(Supplied entries)

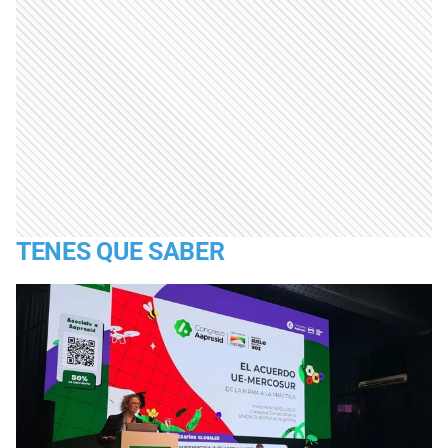
TENES QUE SABER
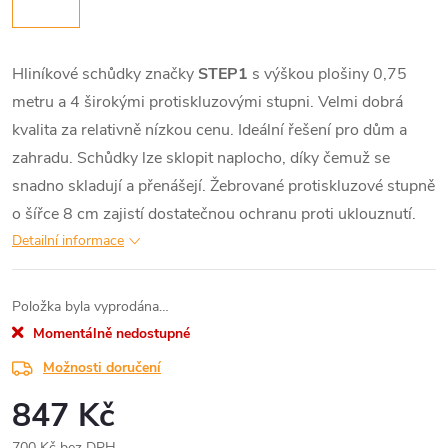
Hliníkové schůdky značky
STEP1
s výškou plošiny 0,75
metru a 4 širokými protiskluzovými stupni. Velmi dobrá
kvalita za relativně nízkou cenu. Ideální řešení pro dům a
zahradu. Schůdky lze sklopit naplocho, díky čemuž se
snadno skladují a přenášejí. Žebrované protiskluzové stupně
o šířce 8 cm zajistí dostatečnou ochranu proti uklouznutí.
Detailní informace
Položka byla vyprodána…
Momentálně nedostupné
Možnosti doručení
847 Kč
700 Kč bez DPH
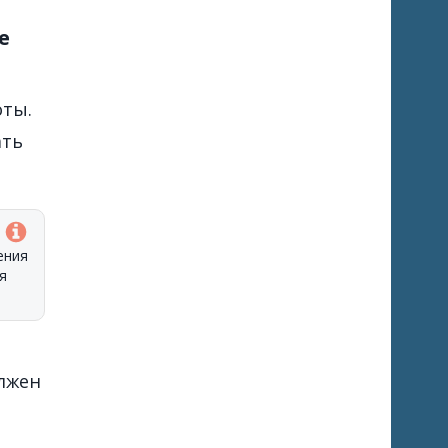
е
оты.
ать
ения
я
лжен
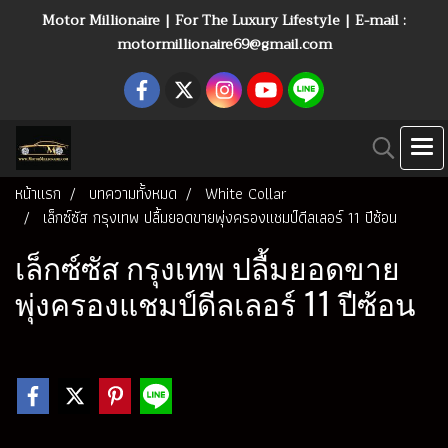
Motor Millionaire | For The Luxury Lifestyle | E-mail :
motormillionaire69@gmail.com
หน้าแรก
บทความทั้งหมด
White Collar
เล็กซ์ซัส กรุงเทพ ปลื้มยอดขายพุ่งครองแชมป์ดีลเลอร์ 11 ปีซ้อน
เล็กซ์ซัส กรุงเทพ ปลื้มยอดขาย
พุ่งครองแชมป์ดีลเลอร์ 11 ปีซ้อน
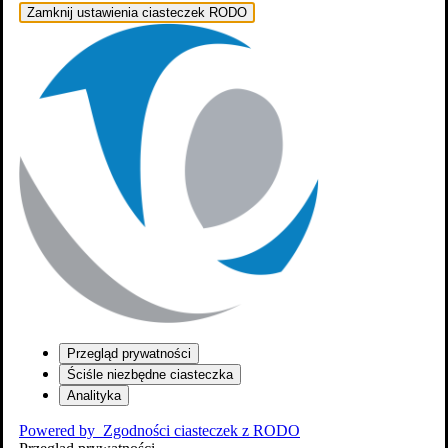
Zamknij ustawienia ciasteczek RODO
Przegląd prywatności
Ściśle niezbędne ciasteczka
Analityka
Powered by
Zgodności ciasteczek z RODO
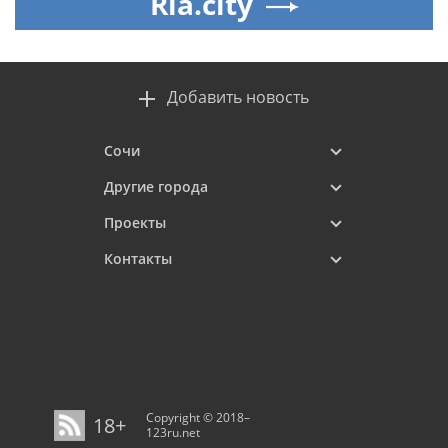
Ria.city
Добавить новость
Сочи
Другие города
Проекты
Контакты
Copyright © 2018–
18+
123ru.net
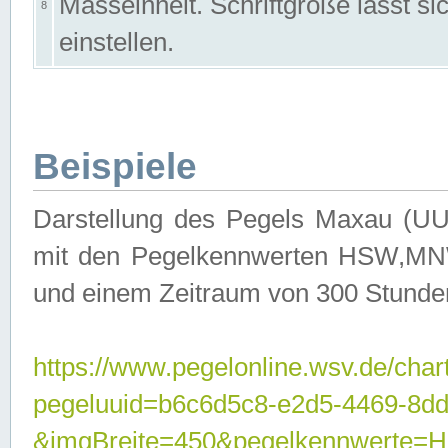
Masseinheit. Schriftgröße lässt s
8
einstellen.
Beispiele
Darstellung des Pegels Maxau (UU
mit den Pegelkennwerten HSW,MNW
und einem Zeitraum von 300 Stunde
https://www.pegelonline.wsv.de/char
pegeluuid=b6c6d5c8-e2d5-4469-8dd
&imgBreite=450&pegelkennwert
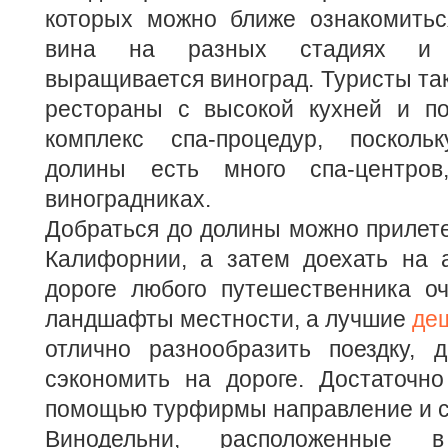
которых можно ближе ознакомитьс
вина на разных стадиях и п
выращивается виноград. Туристы так
рестораны с высокой кухней и п
комплекс спа-процедур, посколь
долины есть много спа-центро
виноградниках.
Добраться до долины можно прилете
Калифорнии, а затем доехать на а
дороге любого путешественника о
ландшафты местности, а лучшие
де
отлично разнообразить поездку,
сэкономить на дороге. Достаточно
помощью турфирмы направление и с
Винодельни, расположенные 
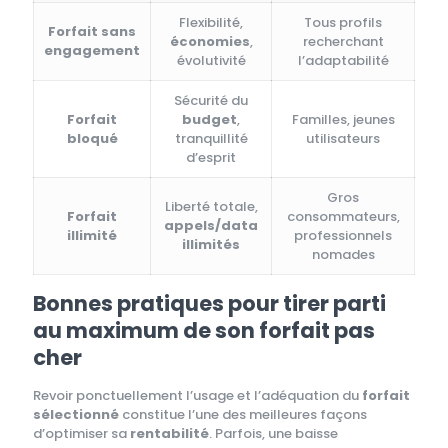
Flexibilité,
Tous profils
Forfait sans
économies
,
recherchant
engagement
évolutivité
l’adaptabilité
Sécurité du
Forfait
budget
,
Familles, jeunes
bloqué
tranquillité
utilisateurs
d’esprit
Gros
Liberté totale,
Forfait
consommateurs,
appels/data
illimité
professionnels
illimités
nomades
Bonnes pratiques pour tirer parti
au maximum de son forfait pas
cher
Revoir ponctuellement l’usage et l’adéquation du
forfait
sélectionné
constitue l’une des meilleures façons
d’optimiser sa
rentabilité
. Parfois, une baisse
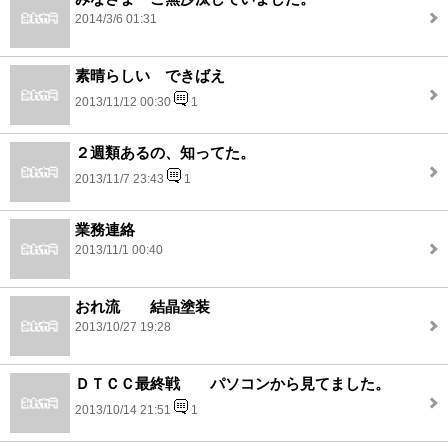
2014/3/6 01:31
素晴らしい できばえ
2013/11/12 00:30
1
２週類あるの、知ってた。
2013/11/7 23:43
1
業務連絡
2013/11/1 00:40
おれ流 結晶塗装
2013/10/27 19:28
ＤＴＣＣ最終戦 パソコンから見てました。
2013/10/14 21:51
1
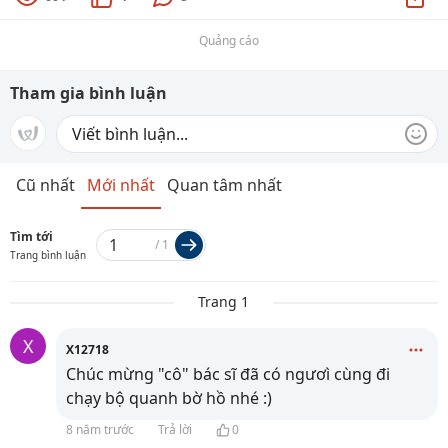
Quảng cáo
Tham gia bình luận
Cũ nhất
Mới nhất
Quan tâm nhất
Tìm tới
/
1
Trang bình luận
Trang 1
X
X12718
Chúc mừng "cô" bác sĩ đã có ngươì cùng đi
chạy bộ quanh bờ hồ nhé :)
8 năm trước
Trả lời
0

(End Supplied entries)

Problem details ▸ Leave out the pictures and return every record word for word.

Task answer ▸
TENES QUE SABER
Hliníkové schůdky značky
STEP1
s výškou plošiny 0,75
metru a 4 širokými protiskluzovými stupni. Velmi dobrá
kvalita za relativně nízkou cenu. Ideální řešení pro dům a
zahradu. Schůdky lze sklopit naplocho, díky čemuž se
snadno skladují a přenášejí. Žebrované protiskluzové stupně
o šířce 8 cm zajistí dostatečnou ochranu proti uklouznutí.
Detailní informace
Položka byla vyprodána…
Momentálně nedostupné
Možnosti doručení
847 Kč
700 Kč bez DPH
е
оты.
ать
ения
я
лжен
Motor Millionaire | For The Luxury Lifestyle | E-mail :
motormillionaire69@gmail.com
หน้าแรก
บทความทั้งหมด
White Collar
เล็กซ์ซัส กรุงเทพ ปลื้มยอดขายพุ่งครองแชมป์ดีลเลอร์ 11 ปีซ้อน
เล็กซ์ซัส กรุงเทพ ปลื้มยอดขาย
พุ่งครองแชมป์ดีลเลอร์ 11 ปีซ้อน
Zamknij ustawienia ciasteczek RODO
Przegląd prywatności
Ściśle niezbędne ciasteczka
Analityka
Powered by
Zgodności ciasteczek z RODO
Ria.city
Добавить новость
Сочи
Другие города
Проекты
Контакты
Copyright © 2018–
18+
123ru.net
Masseinheit. Schriftgröße lässt s
8
einstellen.
Beispiele
Darstellung des Pegels Maxau (UU
mit den Pegelkennwerten HSW,MNW
und einem Zeitraum von 300 Stunde
https://www.pegelonline.wsv.de/char
pegeluuid=b6c6d5c8-e2d5-4469-8dd
&imgBreite=450&pegelkennwert
которых можно ближе ознакомитьс
вина на разных стадиях и п
выращивается виноград. Туристы так
рестораны с высокой кухней и п
комплекс спа-процедур, посколь
долины есть много спа-центро
виноградниках.
Добраться до долины можно прилете
Калифорнии, а затем доехать на а
дороге любого путешественника о
ландшафты местности, а лучшие
де
отлично разнообразить поездку,
сэкономить на дороге. Достаточно
помощью турфирмы направление и с
Винодельни, расположенные 
Flexibilité,
Tous profils
Forfait sans
économies
,
recherchant
engagement
évolutivité
l’adaptabilité
Sécurité du
Forfait
budget
,
Familles, jeunes
bloqué
tranquillité
utilisateurs
d’esprit
Gros
Liberté totale,
Forfait
consommateurs,
appels/data
illimité
professionnels
illimités
nomades
Bonnes pratiques pour tirer parti
au maximum de son forfait pas
cher
Revoir ponctuellement l’usage et l’adéquation du
forfait
sélectionné
constitue l’une des meilleures façons
d’optimiser sa
rentabilité
. Parfois, une baisse
2014/3/6 01:31
素晴らしい できばえ
2013/11/12 00:30
1
２週類あるの、知ってた。
2013/11/7 23:43
1
業務連絡
2013/11/1 00:40
おれ流 結晶塗装
2013/10/27 19:28
ＤＴＣＣ最終戦 パソコンから見てました。
2013/10/14 21:51
1
Quảng cáo
Tham gia bình luận
Cũ nhất
Mới nhất
Quan tâm nhất
Tìm tới
/
1
Trang bình luận
Trang 1
X
X12718
Chúc mừng "cô" bác sĩ đã có ngươì cùng đi
chạy bộ quanh bờ hồ nhé :)
8 năm trước
Trả lời
0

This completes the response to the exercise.